25 years later and Irish America continues to play apivotal role in the efforts to strength the peace process and to advance the Sinn Féin goal of Irish unity. The Labor Movement in the USA is a critical component of Irish America. That influence has been especially evident in recent months in the lobbying by Irish American groups and leaders around the Brexit issue and the need for a referendum on Irish Unity.
On Capitol Hill their efforts secured support for the so-called ‘Backstop.’ The opposition of key Congressional leaders to British and DUP efforts to undermine the Good Friday Agreement has been very public. One recent example of this was the intervention by Speaker Nancy Pelosi in which she again rejected suggestions of a speedy trade deal between the USA and British government following Brexit.
Speaker Pelosi said: The Good Friday Agreement serves as the bedrock of peace in Northern Ireland and as a beacon of hope for the entire world… Whatever form it takes, Brexit cannot be allowed to imperil the Good Friday Agreement, including the seamless border between the Irish Republic and Northern Ireland, … If Brexit undermines the Good Friday accord, there will be no chance of a U.S.-U.K. trade agreement passing the Congress.”

This has been reinforced by Congress members, including Richie Neal, who is the Chair of the powerful Congressional Ways and Means Committee.

25 years ago our journey brought us to Boston where we were greeted by Senator Ted Kennedy. On Thursday we arrive at JFK airport in New York. As we land the debacle over Brexit at Westminster gets worse. An unelected minority government, with an unelected Prime Minister at its head, is seeking to reshape the British political landscape in a way that will further its right wing, populist, agenda. Claims of shock and outrage that Johnson will ignore the law - just passed requiring him to seek an extension from the EU for negotiations - rings hollow to Irish citizens who can recall countless occasions when British governments – both Tory and Labour - ignored their own laws and international laws in their dealings with Ireland. 
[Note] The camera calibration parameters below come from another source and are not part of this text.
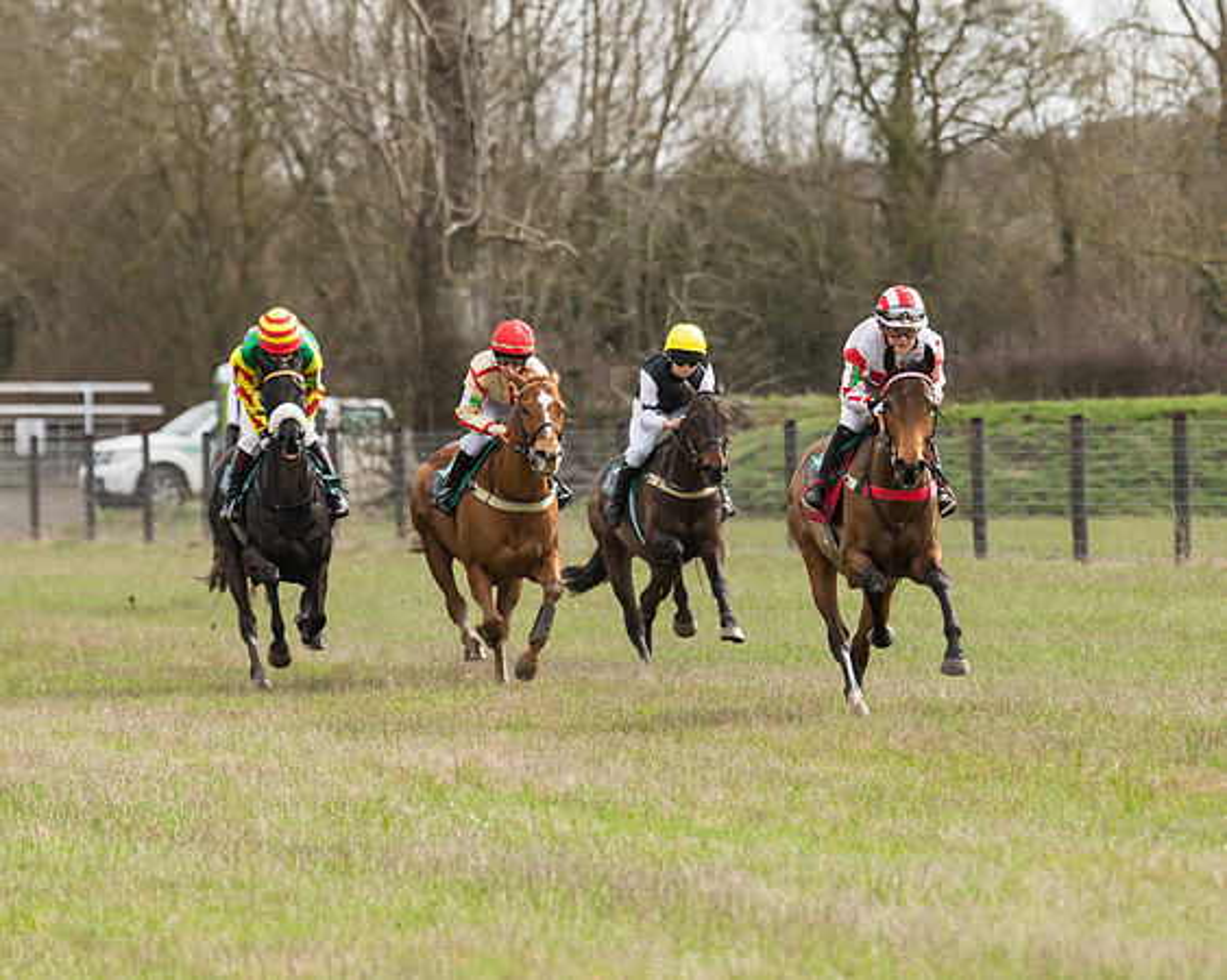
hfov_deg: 4.7
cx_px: 929
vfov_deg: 3.7
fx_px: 15059
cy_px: 608
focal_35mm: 415
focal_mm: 175
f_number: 4
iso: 250
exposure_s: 1/800
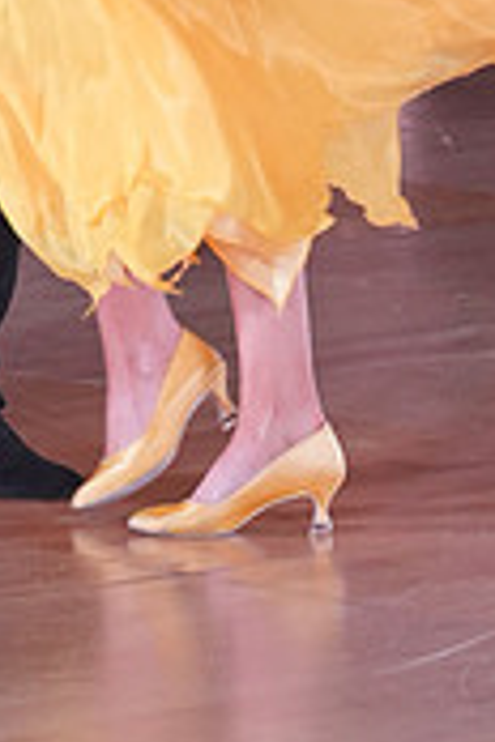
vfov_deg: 5.2
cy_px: -273
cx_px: 271
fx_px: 8126
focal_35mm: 394
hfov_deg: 3.5
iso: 1600
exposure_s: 1/400
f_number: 4
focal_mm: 79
The economic, political and social threats posed by British machinations to the island of Ireland are enormous. Another economic report last week predicted thousands of job losses in the North. Last Thursday An Taoiseach Leo Varadkar told the British-Irish Chamber of Commerce that checks on goods entering the South would be required “near the Border” in the event of a no-deal Brexit. He also confirmed that the government is in discussions with the European Commission over what cross-border checks will be required. He should be making it clear that there will be no checks anywhere on the island of Ireland.

In addition, at this most critical time the reality is that despite the best efforts of Sinn Féin there are no meaningful discussions taking place at this time with the DUP to restore the political institutions in the North. The DUP is singularly focussed on its alliance with Boris Johnson and the Conservative Party.
So, and not for the first time, the peace process, and the island of Ireland is in dangerous waters. The chaos of Brexit has once again confirmed that Irish interests are not British interests.At the same time the political and economic uncertainty and the deeply corrupt nature of British politics, exposed by this crisis, has created, once again discussions on the merits of Irish Unity. It is an argument I take with me to our friends in the USA.